Regardless of the adopted method, each rock sample must first be crushed to obtain a preparation of a given material. The samples are analyzed under an optical microscope and then under an electron microscope, which makes it possible to determine chemical composition of minerals. To perform isotope analyses we use mass spectrometry. We can analyse an entire grain of a mineral, or just a fragment. The plan is to study different isotopes found in particular minerals, but also many different minerals. By doing so, we will gather comprehensive information on the processes they have undergone. Apart from zircon, we will deal with other accessory minerals, such as phosphates (monazite and apatite) or baddeleyite (a rare zirconium oxide mineral), which we expect to find in mafic dikes (igneous intrusions cutting across layers of older rock). Dike analyses will be used for paleomagnetic studies. The paleomagnetic method is based on the fact that rock becomes permanently magnetized, parallel to the Earth’s magnetic field, when it coalesces or settles out of a fluid. This magnetization provides evidence as to the original geographical position of the place in which the rock – in our case, a dike – formed. The person responsible for the paleomagnetic part of the project will be Professor Marek Lewandowski.
The project involves a range of field work. What is it going to be like?

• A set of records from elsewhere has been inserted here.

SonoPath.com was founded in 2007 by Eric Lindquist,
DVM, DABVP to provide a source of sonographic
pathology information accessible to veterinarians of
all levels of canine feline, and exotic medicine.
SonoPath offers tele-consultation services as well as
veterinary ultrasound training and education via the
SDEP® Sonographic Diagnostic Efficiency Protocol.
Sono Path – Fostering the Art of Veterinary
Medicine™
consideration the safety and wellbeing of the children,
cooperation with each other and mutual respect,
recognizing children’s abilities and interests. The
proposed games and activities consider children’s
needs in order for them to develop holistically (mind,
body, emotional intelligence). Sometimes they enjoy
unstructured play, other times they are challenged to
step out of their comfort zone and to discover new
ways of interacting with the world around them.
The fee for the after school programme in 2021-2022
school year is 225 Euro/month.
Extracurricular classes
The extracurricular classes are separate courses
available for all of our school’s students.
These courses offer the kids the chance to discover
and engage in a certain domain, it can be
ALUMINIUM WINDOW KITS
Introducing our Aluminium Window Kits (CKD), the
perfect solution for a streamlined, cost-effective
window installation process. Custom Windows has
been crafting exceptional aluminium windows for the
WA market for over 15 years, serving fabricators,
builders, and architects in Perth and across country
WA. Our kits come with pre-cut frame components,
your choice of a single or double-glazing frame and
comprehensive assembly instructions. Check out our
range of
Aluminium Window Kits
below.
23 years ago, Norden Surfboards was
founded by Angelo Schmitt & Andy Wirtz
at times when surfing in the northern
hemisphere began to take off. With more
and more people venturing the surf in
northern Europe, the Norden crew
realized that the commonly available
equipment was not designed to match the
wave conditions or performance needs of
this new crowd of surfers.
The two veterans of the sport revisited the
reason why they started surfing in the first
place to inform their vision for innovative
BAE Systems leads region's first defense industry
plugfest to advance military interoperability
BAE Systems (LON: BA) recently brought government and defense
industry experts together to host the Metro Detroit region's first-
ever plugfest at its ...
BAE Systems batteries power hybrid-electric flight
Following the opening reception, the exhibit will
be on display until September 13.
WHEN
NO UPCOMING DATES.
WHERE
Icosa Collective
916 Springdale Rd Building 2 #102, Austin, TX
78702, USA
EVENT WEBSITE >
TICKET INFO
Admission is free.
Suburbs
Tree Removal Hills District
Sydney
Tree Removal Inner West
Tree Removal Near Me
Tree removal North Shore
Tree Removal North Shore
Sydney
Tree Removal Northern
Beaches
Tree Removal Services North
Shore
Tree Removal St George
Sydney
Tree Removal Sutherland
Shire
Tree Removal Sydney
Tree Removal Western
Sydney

Conducting field work in such remote and inaccessible areas is challenging mainly from the point of view of logistics and organization. The best time to go to Greenland is June and July, to Labrador – the summer, and to the Antarctic – December and January. To be able to collect rock samples, we must obtain appropriate permits. Additionally, field work in Labrador must involve cooperation with indigenous people – the Inuit take care of us in the field, operate boats, etc. It is crucial not to disrupt archaeological and burial sites, and to document all artefacts that we come across, such as quartz tools, which are surprisingly common. In the south we will be part of an international expedition and collecting samples is likely to be tough because the rock is permanently covered in ice and the time to do the work will be limited by, for example, the availability of the helicopter. These complications, however, are all part of the adventure, of our attempt to unlock at least a fraction of the great mystery that cloaks the Earth’s most distant past.
The GRIEG call for proposals, announced by the National Science Centre (NCN) under the EEA and Norway Grants, attracted considerable attention. As a result, competition was fierce. Out of 305 submitted proposals as few as 28 received funding, only 12 of which dealt with Exact and Technical Sciences. We are, therefore, all the more pleased that found among them is a polar research project of the Institute of Geophysics PAS, which will cost almost 5 million PLN to implement.